In May, I covered a jubilee celebration of consecrated religious Mass at the Cathedral of Mary Our Queen in Homeland.
Among the clergy and religious who were recognized was School Sister of Notre Dame Mary Magdalita Wyczalek, a religious sister for 75 years. Sister Magdalita, as my classmates and I called her, was my either my third or fourth grade math teacher when I was a student at the parish school of St. John the Evangelist School in Hydes.
Now a few years shy of being a centenarian, Sister Magdalita did not remember me, but I was delighted to see her.
Math is not a strength of mine, but she made it easier. I still remember how she taught particular concepts, which have stuck with me. I remember where I sat in her classroom and her stern and serious demeanor.
As an elementary school student, I didn’t think about her call to religious life.
When I spoke to her at the Mass in May, she told me that her interest in becoming a religious sister began to develop in the third grade when she began visiting the convent after school.

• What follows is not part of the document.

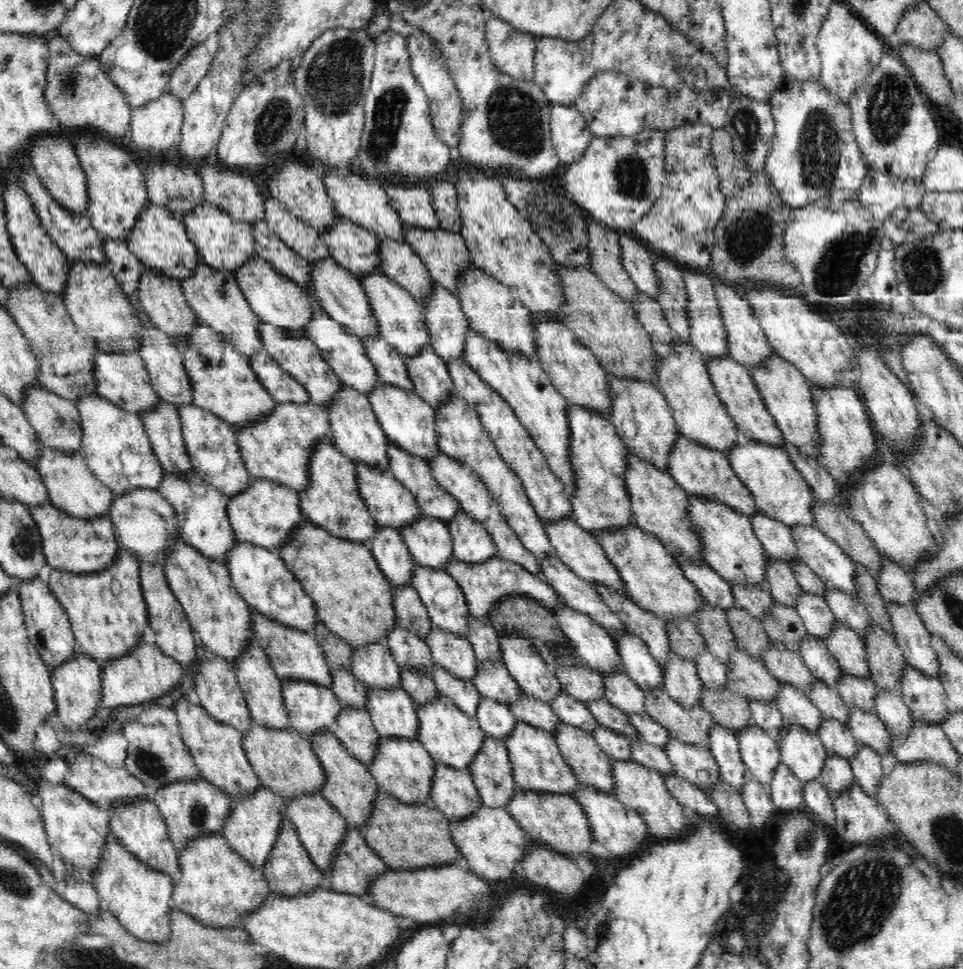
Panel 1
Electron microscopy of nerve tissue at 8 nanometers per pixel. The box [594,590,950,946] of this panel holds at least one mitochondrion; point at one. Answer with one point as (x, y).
(807, 832)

“I used to be up there more than I was home,” Sister Mary Magdalita said.
She entered her order after finishing eighth grade at the former parish school at St. Michael’s in Fells Point.

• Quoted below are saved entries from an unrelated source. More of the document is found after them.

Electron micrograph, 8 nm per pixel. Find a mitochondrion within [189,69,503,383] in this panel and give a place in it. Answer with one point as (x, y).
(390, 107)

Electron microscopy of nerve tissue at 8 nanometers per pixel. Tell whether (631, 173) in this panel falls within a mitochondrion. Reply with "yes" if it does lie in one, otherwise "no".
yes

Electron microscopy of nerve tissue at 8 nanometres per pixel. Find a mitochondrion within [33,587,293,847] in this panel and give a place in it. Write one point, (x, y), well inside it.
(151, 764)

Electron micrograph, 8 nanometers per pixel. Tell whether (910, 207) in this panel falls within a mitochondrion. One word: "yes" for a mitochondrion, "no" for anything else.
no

I marveled at her devotion to God at a young age.
At the second annual Archdiocese of Baltimore Convocation of Catholic Schools in August, I talked to Madeleine Hobik, who was my fourth grade teacher at St. John. She is now the principal of the parish school of St. Margaret in Bel Air.
I still remember how she taught us about the water cycle – evaporation, condensation, precipitation and storage – and how I memorized and recited prayers to her, including the Apostles’ Creed.
As the Catholic Review’s education reporter, I look forward to continuing to reconnect with educators who helped to shape who I am today.